Les bactéries seraient-elles les nouveaux outils de diagnostic ? Grâce aux biotechnologies, c'est aujourd'hui envisageable. Une équipe de chercheurs de l'Inserm a, en effet, montré que des bactéries « reprogrammées » sont capables de détecter les signes d’une pathologie dans les urines ou le sang. Ces travaux publiés ce mercredi dans la revue scientifique Science Translational Medicine marquent une avancée dans le domaine de la biologie de synthèse.
En combinant la biologie et les principes d’ingénierie, la biologie synthétique offre de nouvelles perspectives dans le domaine de la santé. Elle permet notamment la fabrication de médicaments innovants à moindre coût mais également le développement d’outils de diagnostic in vitro. De fait, les cellules vivantes, comme les bactéries, capables de détecter et d’interpréter de nombreux signaux chimiques sont des candidats de premier choix.
L'électronique : une source d'inspiration
Pour mener leurs travaux, les chercheurs ont alors sélectionné la bactérie Escherichia Coli. Et c’est en s’inspirant de l’électronique que les scientifiques français ont pu construire un système biologique capable de déceler avec précision si les urines contiennent ou non du glucose.

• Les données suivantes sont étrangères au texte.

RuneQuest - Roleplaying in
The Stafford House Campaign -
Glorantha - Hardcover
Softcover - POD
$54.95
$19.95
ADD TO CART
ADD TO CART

Ces bactéries ont pu acquérir cette nouvelle fonction grâce à l’implantation d’un transcriptor, une molécule d’ADN synthétique produite par les chercheurs. « C’est l’équivalent des transistors en électronique qui servent d’interrupteur et d’amplificateur », explique Jérôme Bonnet, chercheur à l'Inserm et auteur principal de l’étude. En radio, par exemple, ils permettent d’amplifier les ondes sonores et les transmettent aux haut-parleurs ».
Cette pièce est indispensable à ces bactéries pour détecter des signaux pathologiques dans les urines ou le sang car ces milieux sont très complexes. Grâce au transcriptor, les bactéries peuvent ainsi repérer des marqueurs pathologiques, et notamment le glucose, présents même en petite quantité.
Une mémoire d'éléphant
Si les bactéries sont en présence de glucose, elles changent de couleur. « Il faut environ 4 à 5 heures », indique Jérôme Bonnet. Un temps de réponse long mais le chercheur de l’Université de Montpellier souligne que cette méthode n’a pas été conçue pour réaliser des tests dans l’urgence, bien que dans le futur, lson équipe aimerait développer ce type de tests pour des applications nécessitant une réponse plus rapide.

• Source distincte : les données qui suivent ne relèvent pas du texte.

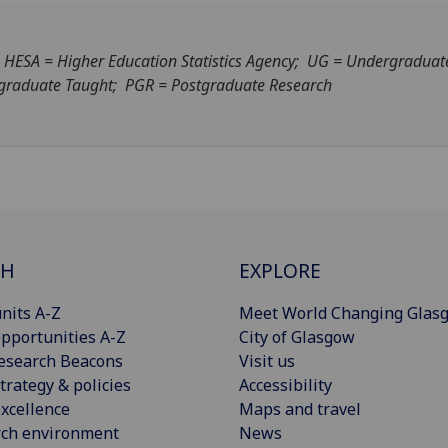
- HESA = Higher Education Statistics Agency; UG = Undergraduat
graduate Taught; PGR = Postgraduate Research
CH
EXPLORE
nits A-Z
Meet World Changing Glas
pportunities A-Z
City of Glasgow
esearch Beacons
Visit us
trategy & policies
Accessibility
xcellence
Maps and travel
rch environment
News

Mieux encore, ce dispositif stocke en mémoire l’exposition au glucose durant des mois même après la mort de la cellule. Une mémoire dûe à une réaction entre le glucose et le transcriptor. En effet, à son contact, le génome des bactéries est modifié de manière irréversible. « Donc cela signifie que l’ADN d’une cellule exposée est différent de celui d’une bactérie qui n’a pas été en présence de glucose ou d’une autre molécule que l’on peut détecter, explique le chercheur. En séquençant l’ADN des bactéries, on peut savoir si elles ont été exposées dans le passé. »
Pour les chercheurs, cette étude apporte une preuve de concept. « On démontre qu’on peut utiliser ces bactéries pour détecter des paramètres cliniques pertinents », affirme Jérôme Bonnet. Ils espèrent dans le futur que cette méthode soit appliquée au suivi d’autres pathologies. Ils ont d'ailleurs déposé dans le domaine public leurs éléments génétiques afin qu'ils soient utilisés librement par d'autres équipes de recherche.